The manufacture of tin-foil depends on the property of tin, which it shares with other metals, of becoming malleable at an elevated temperature. Thus at 100° C. tin is sufficiently malleable to be rolled into thin sheet and foil. Tin-foil was formerly much used in an amalgamated state for making mirrors, but it has now been largely replaced by silver.

The art of tinning brass and copper was known to the Romans, and so thin was the coating obtained by them that Pliny states that copper when tinned does not increase in weight. The tinning of iron, which is the most important part of the modern industry, probably originated in Bohemia early in the seventeenth century. An English tin-plate company was formed in 1670; and the industry flourishes now chiefly in South Wales.

Formerly wrought-iron formed the basis of tin-plate, but now Siemens' mild steel is chiefly employed. Bars of mild steel are rolled into plates of suitable thickness, which are " pickled " in dilute sulphuric or hydrochloric acid, annealed, cold-rolled, reannealed at lower temperature, pickled again in weaker acid, washed with water, and introduced, wet, into the tinning machine. This consists of a box containing molten tin and divided by a partition extending into the metal. On one half of the molten metal a flux of zinc chloride floats, on the other half is a layer of hot grease. The plate is passed through the flux into the molten metal and under the partition, so as to emerge through the grease. It is then passed through rollers which remove rurplus tin and induce a smooth and bright surface on the plate.

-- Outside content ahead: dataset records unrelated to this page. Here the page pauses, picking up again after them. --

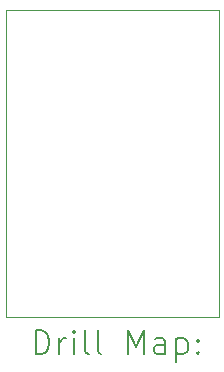
<source format=gbr>
%FSLAX45Y45*%
G04 Gerber Fmt 4.5, Leading zero omitted, Abs format (unit mm)*
G04 Created by KiCad (PCBNEW (6.0.5)) date 2023-11-29 10:09:19*
%MOMM*%
%LPD*%
G01*
G04 APERTURE LIST*
%TA.AperFunction,Profile*%
%ADD10C,0.100000*%
%TD*%
%ADD11C,0.200000*%
G04 APERTURE END LIST*
D10*
X12660000Y-7320000D02*
X14460000Y-7320000D01*
X14460000Y-7320000D02*
X14460000Y-9920000D01*
X14460000Y-9920000D02*
X12660000Y-9920000D01*
X12660000Y-9920000D02*
X12660000Y-7320000D01*
D11*
X12912619Y-10235476D02*
X12912619Y-10035476D01*
X12960238Y-10035476D01*
X12988809Y-10045000D01*
X13007857Y-10064048D01*
X13017381Y-10083095D01*
X13026905Y-10121190D01*
X13026905Y-10149762D01*
X13017381Y-10187857D01*
X13007857Y-10206905D01*
X12988809Y-10225952D01*
X12960238Y-10235476D01*
X12912619Y-10235476D01*
X13112619Y-10235476D02*
X13112619Y-10102143D01*
X13112619Y-10140238D02*
X13122143Y-10121190D01*
X13131667Y-10111667D01*
X13150714Y-10102143D01*
X13169762Y-10102143D01*
X13236428Y-10235476D02*
X13236428Y-10102143D01*
X13236428Y-10035476D02*
X13226905Y-10045000D01*
X13236428Y-10054524D01*
X13245952Y-10045000D01*
X13236428Y-10035476D01*
X13236428Y-10054524D01*
X13360238Y-10235476D02*
X13341190Y-10225952D01*
X13331667Y-10206905D01*
X13331667Y-10035476D01*
X13465000Y-10235476D02*
X13445952Y-10225952D01*
X13436428Y-10206905D01*
X13436428Y-10035476D01*
X13693571Y-10235476D02*
X13693571Y-10035476D01*
X13760238Y-10178333D01*
X13826905Y-10035476D01*
X13826905Y-10235476D01*
X14007857Y-10235476D02*
X14007857Y-10130714D01*
X13998333Y-10111667D01*
X13979286Y-10102143D01*
X13941190Y-10102143D01*
X13922143Y-10111667D01*
X14007857Y-10225952D02*
X13988809Y-10235476D01*
X13941190Y-10235476D01*
X13922143Y-10225952D01*
X13912619Y-10206905D01*
X13912619Y-10187857D01*
X13922143Y-10168810D01*
X13941190Y-10159286D01*
X13988809Y-10159286D01*
X14007857Y-10149762D01*
X14103095Y-10102143D02*
X14103095Y-10302143D01*
X14103095Y-10111667D02*
X14122143Y-10102143D01*
X14160238Y-10102143D01*
X14179286Y-10111667D01*
X14188809Y-10121190D01*
X14198333Y-10140238D01*
X14198333Y-10197381D01*
X14188809Y-10216429D01*
X14179286Y-10225952D01*
X14160238Y-10235476D01*
X14122143Y-10235476D01*
X14103095Y-10225952D01*
X14284048Y-10216429D02*
X14293571Y-10225952D01*
X14284048Y-10235476D01*
X14274524Y-10225952D01*
X14284048Y-10216429D01*
X14284048Y-10235476D01*
X14284048Y-10111667D02*
X14293571Y-10121190D01*
X14284048Y-10130714D01*
X14274524Y-10121190D01*
X14284048Y-10111667D01*
X14284048Y-10130714D01*
M02*

</source>
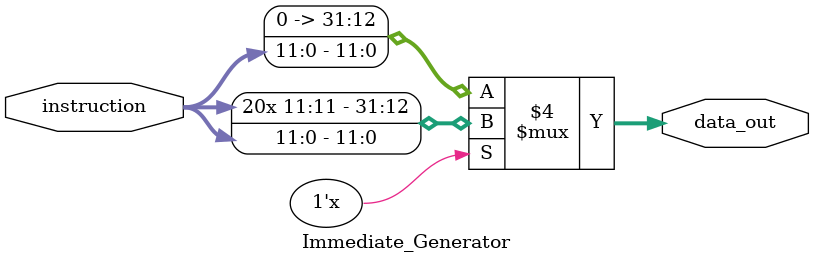
<source format=v>
module Immediate_Generator(
    input [11:0] instruction,
    output reg [31:0] data_out
);

always @(*) begin
    // Sign extension
    if (instruction[15] == 1'b1)
        data_out = { {20{instruction[11]}}, instruction };
    else
        data_out = {20'b0, instruction}; 
end

endmodule

</source>
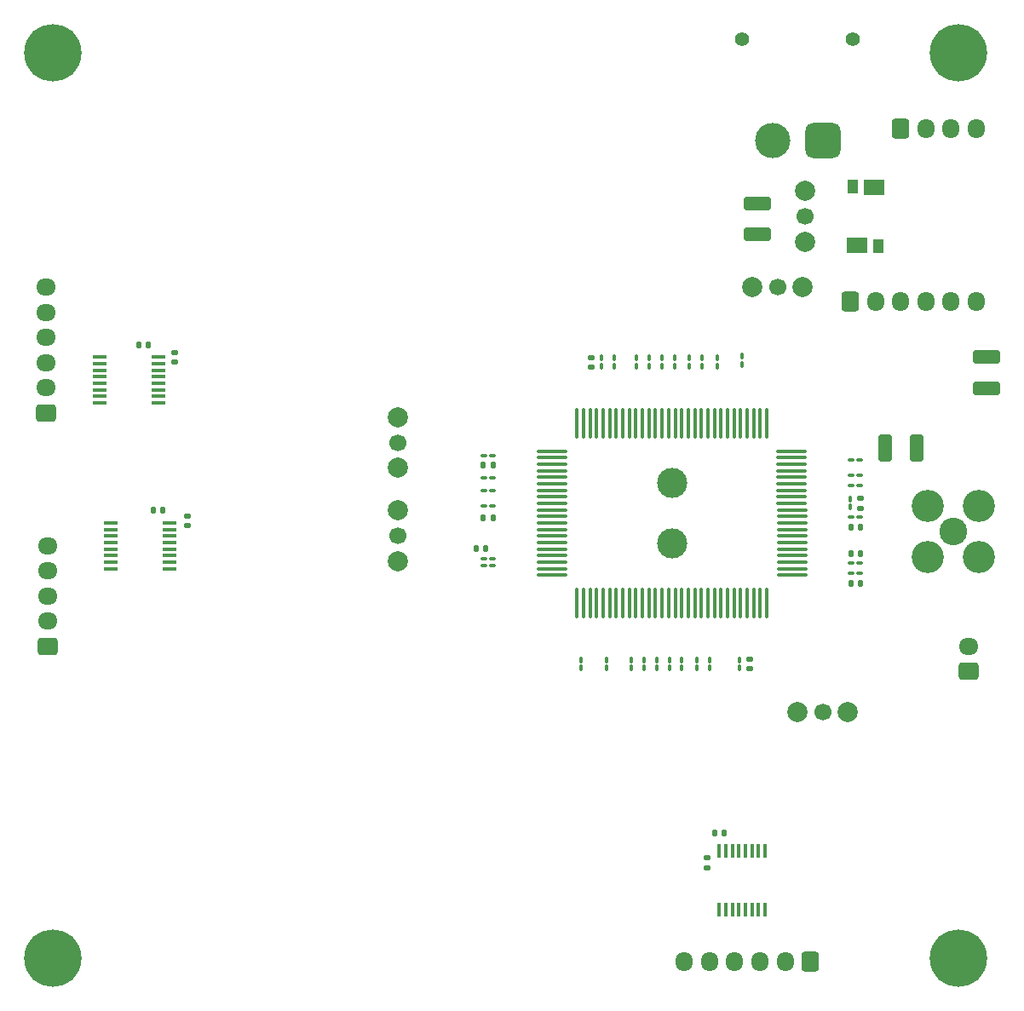
<source format=gts>
%TF.GenerationSoftware,KiCad,Pcbnew,9.0.0*%
%TF.CreationDate,2025-02-23T16:43:12+09:00*%
%TF.ProjectId,YATA-PCB,59415441-2d50-4434-922e-6b696361645f,rev?*%
%TF.SameCoordinates,Original*%
%TF.FileFunction,Soldermask,Top*%
%TF.FilePolarity,Negative*%
%FSLAX46Y46*%
G04 Gerber Fmt 4.6, Leading zero omitted, Abs format (unit mm)*
G04 Created by KiCad (PCBNEW 9.0.0) date 2025-02-23 16:43:12*
%MOMM*%
%LPD*%
G01*
G04 APERTURE LIST*
G04 Aperture macros list*
%AMRoundRect*
0 Rectangle with rounded corners*
0 $1 Rounding radius*
0 $2 $3 $4 $5 $6 $7 $8 $9 X,Y pos of 4 corners*
0 Add a 4 corners polygon primitive as box body*
4,1,4,$2,$3,$4,$5,$6,$7,$8,$9,$2,$3,0*
0 Add four circle primitives for the rounded corners*
1,1,$1+$1,$2,$3*
1,1,$1+$1,$4,$5*
1,1,$1+$1,$6,$7*
1,1,$1+$1,$8,$9*
0 Add four rect primitives between the rounded corners*
20,1,$1+$1,$2,$3,$4,$5,0*
20,1,$1+$1,$4,$5,$6,$7,0*
20,1,$1+$1,$6,$7,$8,$9,0*
20,1,$1+$1,$8,$9,$2,$3,0*%
G04 Aperture macros list end*
%ADD10RoundRect,0.100000X-0.217500X-0.100000X0.217500X-0.100000X0.217500X0.100000X-0.217500X0.100000X0*%
%ADD11RoundRect,0.250000X0.725000X-0.600000X0.725000X0.600000X-0.725000X0.600000X-0.725000X-0.600000X0*%
%ADD12O,1.950000X1.700000*%
%ADD13RoundRect,0.250000X-0.600000X-0.725000X0.600000X-0.725000X0.600000X0.725000X-0.600000X0.725000X0*%
%ADD14O,1.700000X1.950000*%
%ADD15R,0.450000X1.475000*%
%ADD16RoundRect,0.140000X0.170000X-0.140000X0.170000X0.140000X-0.170000X0.140000X-0.170000X-0.140000X0*%
%ADD17C,1.400000*%
%ADD18RoundRect,0.770000X-0.980000X-0.980000X0.980000X-0.980000X0.980000X0.980000X-0.980000X0.980000X0*%
%ADD19C,3.500000*%
%ADD20RoundRect,0.100000X0.217500X0.100000X-0.217500X0.100000X-0.217500X-0.100000X0.217500X-0.100000X0*%
%ADD21RoundRect,0.140000X-0.140000X-0.170000X0.140000X-0.170000X0.140000X0.170000X-0.140000X0.170000X0*%
%ADD22RoundRect,0.100000X-0.100000X0.217500X-0.100000X-0.217500X0.100000X-0.217500X0.100000X0.217500X0*%
%ADD23C,5.700000*%
%ADD24RoundRect,0.100000X0.100000X-0.217500X0.100000X0.217500X-0.100000X0.217500X-0.100000X-0.217500X0*%
%ADD25RoundRect,0.250000X-1.100000X0.412500X-1.100000X-0.412500X1.100000X-0.412500X1.100000X0.412500X0*%
%ADD26RoundRect,0.140000X0.140000X0.170000X-0.140000X0.170000X-0.140000X-0.170000X0.140000X-0.170000X0*%
%ADD27R,1.475000X0.450000*%
%ADD28C,2.000000*%
%ADD29C,1.700000*%
%ADD30RoundRect,0.250000X0.412500X1.100000X-0.412500X1.100000X-0.412500X-1.100000X0.412500X-1.100000X0*%
%ADD31RoundRect,0.087500X0.087500X-1.412500X0.087500X1.412500X-0.087500X1.412500X-0.087500X-1.412500X0*%
%ADD32RoundRect,0.087500X1.412500X-0.087500X1.412500X0.087500X-1.412500X0.087500X-1.412500X-0.087500X0*%
%ADD33C,3.000000*%
%ADD34RoundRect,0.250000X0.600000X0.725000X-0.600000X0.725000X-0.600000X-0.725000X0.600000X-0.725000X0*%
%ADD35R,2.010000X1.650000*%
%ADD36R,1.140000X1.390000*%
%ADD37C,3.203200*%
%ADD38C,2.743200*%
G04 APERTURE END LIST*
D10*
%TO.C,C19*%
X159342500Y-105750000D03*
X160157500Y-105750000D03*
%TD*%
D11*
%TO.C,J18*%
X171000000Y-116500000D03*
D12*
X171000000Y-114000000D03*
%TD*%
D13*
%TO.C,J8*%
X159250000Y-79750000D03*
D14*
X161750000Y-79750000D03*
X164250000Y-79750000D03*
X166750000Y-79750000D03*
X169250000Y-79750000D03*
X171750000Y-79750000D03*
%TD*%
D15*
%TO.C,IC2*%
X146200000Y-140188000D03*
X146850000Y-140188000D03*
X147500000Y-140188000D03*
X148150000Y-140188000D03*
X148800000Y-140188000D03*
X149450000Y-140188000D03*
X150100000Y-140188000D03*
X150750000Y-140188000D03*
X150750000Y-134312000D03*
X150100000Y-134312000D03*
X149450000Y-134312000D03*
X148800000Y-134312000D03*
X148150000Y-134312000D03*
X147500000Y-134312000D03*
X146850000Y-134312000D03*
X146200000Y-134312000D03*
%TD*%
D16*
%TO.C,C8*%
X145000000Y-135980000D03*
X145000000Y-135020000D03*
%TD*%
D17*
%TO.C,J4*%
X148500000Y-53675000D03*
X159500000Y-53675000D03*
D18*
X156500000Y-63675000D03*
D19*
X151500000Y-63675000D03*
%TD*%
D20*
%TO.C,C51*%
X123657500Y-106000000D03*
X122842500Y-106000000D03*
%TD*%
D21*
%TO.C,C55*%
X122770000Y-96000000D03*
X123730000Y-96000000D03*
%TD*%
D22*
%TO.C,C38*%
X145250000Y-115342500D03*
X145250000Y-116157500D03*
%TD*%
%TO.C,C36*%
X142500000Y-115342500D03*
X142500000Y-116157500D03*
%TD*%
%TO.C,C37*%
X144000000Y-115342500D03*
X144000000Y-116157500D03*
%TD*%
D23*
%TO.C,J13*%
X170000000Y-145000000D03*
%TD*%
D22*
%TO.C,C34*%
X140000000Y-115342500D03*
X140000000Y-116157500D03*
%TD*%
D24*
%TO.C,C25*%
X159250000Y-100157500D03*
X159250000Y-99342500D03*
%TD*%
%TO.C,C48*%
X138000000Y-86157500D03*
X138000000Y-85342500D03*
%TD*%
D11*
%TO.C,J3*%
X79438000Y-113975000D03*
D12*
X79438000Y-111475000D03*
X79438000Y-108975000D03*
X79438000Y-106475000D03*
X79438000Y-103975000D03*
%TD*%
D25*
%TO.C,C3*%
X150000000Y-69937500D03*
X150000000Y-73062500D03*
%TD*%
D26*
%TO.C,C53*%
X123730000Y-101250000D03*
X122770000Y-101250000D03*
%TD*%
D21*
%TO.C,C7*%
X88520000Y-84000000D03*
X89480000Y-84000000D03*
%TD*%
D10*
%TO.C,C28*%
X159342500Y-101125000D03*
X160157500Y-101125000D03*
%TD*%
D21*
%TO.C,C21*%
X159270000Y-107750000D03*
X160230000Y-107750000D03*
%TD*%
D23*
%TO.C,J11*%
X170000000Y-55000000D03*
%TD*%
D16*
%TO.C,C20*%
X160250000Y-100250000D03*
X160250000Y-99290000D03*
%TD*%
D22*
%TO.C,C27*%
X135000000Y-115342500D03*
X135000000Y-116157500D03*
%TD*%
D27*
%TO.C,IC3*%
X85721308Y-101725000D03*
X85721308Y-102375000D03*
X85721308Y-103025000D03*
X85721308Y-103675000D03*
X85721308Y-104325000D03*
X85721308Y-104975000D03*
X85721308Y-105625000D03*
X85721308Y-106275000D03*
X91597308Y-106275000D03*
X91597308Y-105625000D03*
X91597308Y-104975000D03*
X91597308Y-104325000D03*
X91597308Y-103675000D03*
X91597308Y-103025000D03*
X91597308Y-102375000D03*
X91597308Y-101725000D03*
%TD*%
D24*
%TO.C,C45*%
X141750000Y-86157500D03*
X141750000Y-85342500D03*
%TD*%
D20*
%TO.C,C56*%
X123657500Y-105250000D03*
X122842500Y-105250000D03*
%TD*%
D13*
%TO.C,J5*%
X164250000Y-62500000D03*
D14*
X166750000Y-62500000D03*
X169250000Y-62500000D03*
X171750000Y-62500000D03*
%TD*%
D22*
%TO.C,C32*%
X137500000Y-115342500D03*
X137500000Y-116157500D03*
%TD*%
D28*
%TO.C,J19*%
X154750000Y-68750000D03*
X154750000Y-73750000D03*
D29*
X154750000Y-71250000D03*
%TD*%
D22*
%TO.C,C26*%
X132500000Y-115342500D03*
X132500000Y-116157500D03*
%TD*%
D20*
%TO.C,C50*%
X123657500Y-98500000D03*
X122842500Y-98500000D03*
%TD*%
D28*
%TO.C,J7*%
X154000000Y-120500000D03*
X159000000Y-120500000D03*
D29*
X156500000Y-120500000D03*
%TD*%
D24*
%TO.C,C57*%
X134500000Y-86157500D03*
X134500000Y-85342500D03*
%TD*%
D22*
%TO.C,C35*%
X141250000Y-115342500D03*
X141250000Y-116157500D03*
%TD*%
D10*
%TO.C,C39*%
X159342500Y-98000000D03*
X160157500Y-98000000D03*
%TD*%
D24*
%TO.C,C44*%
X143250000Y-86157500D03*
X143250000Y-85342500D03*
%TD*%
D30*
%TO.C,C11*%
X165812500Y-94250000D03*
X162687500Y-94250000D03*
%TD*%
D10*
%TO.C,C40*%
X159342500Y-95500000D03*
X160157500Y-95500000D03*
%TD*%
D20*
%TO.C,C41*%
X123657500Y-100000000D03*
X122842500Y-100000000D03*
%TD*%
D16*
%TO.C,C24*%
X149250000Y-116230000D03*
X149250000Y-115270000D03*
%TD*%
D31*
%TO.C,J9*%
X132075000Y-109650000D03*
X132725000Y-109650000D03*
X133375000Y-109650000D03*
X134025000Y-109650000D03*
X134675000Y-109650000D03*
X135325000Y-109650000D03*
X135975000Y-109650000D03*
X136625000Y-109650000D03*
X137275000Y-109650000D03*
X137925000Y-109650000D03*
X138575000Y-109650000D03*
X139225000Y-109650000D03*
X139875000Y-109650000D03*
X140525000Y-109650000D03*
X141175000Y-109650000D03*
X141825000Y-109650000D03*
X142475000Y-109650000D03*
X143125000Y-109650000D03*
X143775000Y-109650000D03*
X144425000Y-109650000D03*
X145075000Y-109650000D03*
X145725000Y-109650000D03*
X146375000Y-109650000D03*
X147025000Y-109650000D03*
X147675000Y-109650000D03*
X148325000Y-109650000D03*
X148975000Y-109650000D03*
X149625000Y-109650000D03*
X150275000Y-109650000D03*
X150925000Y-109650000D03*
D32*
X153438000Y-106925000D03*
X153438000Y-106275000D03*
X153438000Y-105625000D03*
X153438000Y-104975000D03*
X153438000Y-104325000D03*
X153438000Y-103675000D03*
X153438000Y-103025000D03*
X153438000Y-102375000D03*
X153438000Y-101725000D03*
X153438000Y-101075000D03*
X153438000Y-100425000D03*
X153400000Y-99775000D03*
X153400000Y-99125000D03*
X153400000Y-98475000D03*
X153400000Y-97825000D03*
X153400000Y-97175000D03*
X153400000Y-96525000D03*
X153400000Y-95875000D03*
X153400000Y-95225000D03*
X153400000Y-94575000D03*
D31*
X150925000Y-91850000D03*
X150275000Y-91850000D03*
X149625000Y-91850000D03*
X148975000Y-91850000D03*
X148325000Y-91850000D03*
X147675000Y-91850000D03*
X147025000Y-91850000D03*
X146375000Y-91850000D03*
X145725000Y-91850000D03*
X145075000Y-91850000D03*
X144425000Y-91850000D03*
X143775000Y-91850000D03*
X143125000Y-91850000D03*
X142475000Y-91850000D03*
X141825000Y-91850000D03*
X141175000Y-91850000D03*
X140525000Y-91850000D03*
X139875000Y-91850000D03*
X139225000Y-91850000D03*
X138575000Y-91850000D03*
X137925000Y-91850000D03*
X137275000Y-91850000D03*
X136625000Y-91850000D03*
X135975000Y-91850000D03*
X135325000Y-91850000D03*
X134675000Y-91850000D03*
X134025000Y-91850000D03*
X133375000Y-91850000D03*
X132725000Y-91850000D03*
X132075000Y-91850000D03*
D32*
X129600000Y-94575000D03*
X129612800Y-95225000D03*
X129612800Y-95875000D03*
X129612800Y-96525000D03*
X129612800Y-97175000D03*
X129612800Y-97825000D03*
X129612800Y-98475000D03*
X129612800Y-99125000D03*
X129612800Y-99775000D03*
X129612800Y-100425000D03*
X129612800Y-101075000D03*
X129612800Y-101725000D03*
X129612800Y-102375000D03*
X129612800Y-103025000D03*
X129612800Y-103675000D03*
X129612800Y-104325000D03*
X129612800Y-104975000D03*
X129612800Y-105625000D03*
X129612800Y-106275000D03*
X129612800Y-106925000D03*
D33*
X141500000Y-103750000D03*
X141500000Y-97750000D03*
%TD*%
D28*
%TO.C,J15*%
X114250000Y-96250000D03*
X114250000Y-91250000D03*
D29*
X114250000Y-93750000D03*
%TD*%
D23*
%TO.C,J12*%
X80000000Y-145000000D03*
%TD*%
D10*
%TO.C,C49*%
X122842500Y-95000000D03*
X123657500Y-95000000D03*
%TD*%
D26*
%TO.C,C22*%
X160230000Y-102125000D03*
X159270000Y-102125000D03*
%TD*%
D10*
%TO.C,C58*%
X122842500Y-97250000D03*
X123657500Y-97250000D03*
%TD*%
D23*
%TO.C,J10*%
X80000000Y-55000000D03*
%TD*%
D27*
%TO.C,IC1*%
X84624000Y-85250000D03*
X84624000Y-85900000D03*
X84624000Y-86550000D03*
X84624000Y-87200000D03*
X84624000Y-87850000D03*
X84624000Y-88500000D03*
X84624000Y-89150000D03*
X84624000Y-89800000D03*
X90500000Y-89800000D03*
X90500000Y-89150000D03*
X90500000Y-88500000D03*
X90500000Y-87850000D03*
X90500000Y-87200000D03*
X90500000Y-86550000D03*
X90500000Y-85900000D03*
X90500000Y-85250000D03*
%TD*%
D34*
%TO.C,J2*%
X155250000Y-145312000D03*
D14*
X152750000Y-145312000D03*
X150250000Y-145312000D03*
X147750000Y-145312000D03*
X145250000Y-145312000D03*
X142750000Y-145312000D03*
%TD*%
D11*
%TO.C,J1*%
X79312000Y-90775000D03*
D12*
X79312000Y-88275000D03*
X79312000Y-85775000D03*
X79312000Y-83275000D03*
X79312000Y-80775000D03*
X79312000Y-78275000D03*
%TD*%
D22*
%TO.C,C42*%
X146000000Y-85342500D03*
X146000000Y-86157500D03*
%TD*%
D10*
%TO.C,C30*%
X159342500Y-106750000D03*
X160157500Y-106750000D03*
%TD*%
D16*
%TO.C,C16*%
X93347308Y-101980000D03*
X93347308Y-101020000D03*
%TD*%
%TO.C,C18*%
X92062000Y-85735000D03*
X92062000Y-84775000D03*
%TD*%
D25*
%TO.C,C4*%
X172750000Y-85187500D03*
X172750000Y-88312500D03*
%TD*%
D26*
%TO.C,C23*%
X146710000Y-132562000D03*
X145750000Y-132562000D03*
%TD*%
D24*
%TO.C,C47*%
X139250000Y-86157500D03*
X139250000Y-85342500D03*
%TD*%
D28*
%TO.C,J14*%
X114250000Y-105500000D03*
X114250000Y-100500000D03*
D29*
X114250000Y-103000000D03*
%TD*%
D28*
%TO.C,J20*%
X149500000Y-78250000D03*
X154500000Y-78250000D03*
D29*
X152000000Y-78250000D03*
%TD*%
D24*
%TO.C,C46*%
X140500000Y-86157500D03*
X140500000Y-85342500D03*
%TD*%
D22*
%TO.C,C52*%
X148500000Y-85160000D03*
X148500000Y-85975000D03*
%TD*%
D26*
%TO.C,C59*%
X122980000Y-104250000D03*
X122020000Y-104250000D03*
%TD*%
D22*
%TO.C,C33*%
X138750000Y-115342500D03*
X138750000Y-116157500D03*
%TD*%
D24*
%TO.C,C43*%
X144500000Y-86157500D03*
X144500000Y-85342500D03*
%TD*%
D10*
%TO.C,C31*%
X159342500Y-97000000D03*
X160157500Y-97000000D03*
%TD*%
D22*
%TO.C,C29*%
X148250000Y-115342500D03*
X148250000Y-116157500D03*
%TD*%
%TO.C,C54*%
X135750000Y-85342500D03*
X135750000Y-86157500D03*
%TD*%
D21*
%TO.C,C10*%
X89929308Y-100500000D03*
X90889308Y-100500000D03*
%TD*%
D35*
%TO.C,R1*%
X161605000Y-68380000D03*
D36*
X159500000Y-68250000D03*
X162036000Y-74220000D03*
D35*
X159935000Y-74090000D03*
%TD*%
D37*
%TO.C,J6*%
X166920000Y-100000000D03*
X166920000Y-105080000D03*
X172000000Y-100000000D03*
X172000000Y-105080000D03*
D38*
X169460000Y-102540000D03*
%TD*%
D21*
%TO.C,C14*%
X159270000Y-104750000D03*
X160230000Y-104750000D03*
%TD*%
D16*
%TO.C,C60*%
X133500000Y-86230000D03*
X133500000Y-85270000D03*
%TD*%
M02*

</source>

Formerly the plate was treated in a series of pots, in which it was first dried in hot grease, then coated with tin, and afterwards brushed with oil to cause an alloy of tin and iron to be formed; then it was immersed in a pot of purest tin, covered with oil, to give it a second coating, and passed through rollers immersed in hot oil; it was next cooled in oil, and finally cleansed by being scrubbed with bran and chalk. Copper, brass, or iron wire is tinned by being wound off a drum through cleaning and rinsing vats and a drying medium, and then through molten tin. A vessel is tinned on its interior by means of molten tin poured into it whilst it is hot; the tin is then rubbed over the surface by rags, a little rosin or sal ammoniac being employed to prevent oxidation.